Textauszug:
....................
Göbel: Versorgungsengpässe wird es nicht geben, hierfür hat die Bedeutung von Warenhäusern schon vor langer Zeit abgenommen. Welcher Kunde interessiert sich heute noch für Warenhäuser beziehungsweise das aktuelle Konzept von Karstadt Kaufhof? Die Probleme bei Karstadt Kaufhof sind nicht umsonst entstanden, und ich habe bislang nicht gehört oder gesehen, dass Galeria das nicht zukunftsfähige Konzept ändern will. Es gibt in Deutschland mehr als genug Einzelhandelsfläche und ein Überangebot an Waren, die Konsumenten werden weiterhin Ihre Einkäufe tätigen können.
Während der Corona-Pandemie musste der Einzelhandel über Wochen weitgehend ruhen. Wann erwarten Sie wieder Normalität?
Göbel: Vor allem im Textilhandel hat sich ein brutaler Warenüberhang angesammelt. Deshalb hat es auch diese Rabattschlacht gegeben. Wir konnten unsere Bestände aus den Frühjahrs- und Sommer-Kollektionen zum Glück auf ein normales Niveau senken. Auf der anderen Seite kommen die Artikel für Herbst und Winter mit einiger Verspätung, weil nicht produziert werden konnte, dies kostet aktuell Umsatz und Ertrag. Ich rechne damit, dass die Branche erst in einem Jahr wieder zur Normalität übergehen kann.
....................
Rohdaten:
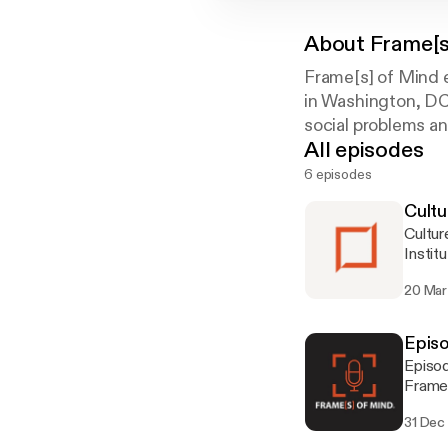
About
Frame[s
Frame[s] of Mind 
in Washington, DC,
social problems an
All episodes
6 episodes
Cultu
Cultu
Instit
20 Mar
Episo
Episod
Frame
31 Dec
....................
Fragen zum Text:
A – Prüfe, ob die folgenden Aussagen mit dem Textauszug übereinstimmen, und belege jede Antwort mit den entscheidenden Worten des Textauszugs als wörtliches Zitat: (i) Göbel erwartet Versorgungsengpässe. (ii) Die Bestände aus den Frühjahrs- und Sommer-Kollektionen konnten auf ein normales Niveau gesenkt werden. (iii) Die Artikel für Herbst und Winter kommen pünktlich.
B – Gib laut Textauszug an, wann Göbel damit rechnet, dass die Branche wieder zur Normalität übergehen kann.
Die Datensätze haben mit dem Textauszug nichts zu tun.

Lösungen:
A –
(i) Nein: „Versorgungsengpässe wird es nicht geben“
(ii) Ja: „Wir konnten unsere Bestände aus den Frühjahrs- und Sommer-Kollektionen zum Glück auf ein normales Niveau senken.“
(iii) Nein: „kommen die Artikel für Herbst und Winter mit einiger Verspätung“

B – Erst in einem Jahr.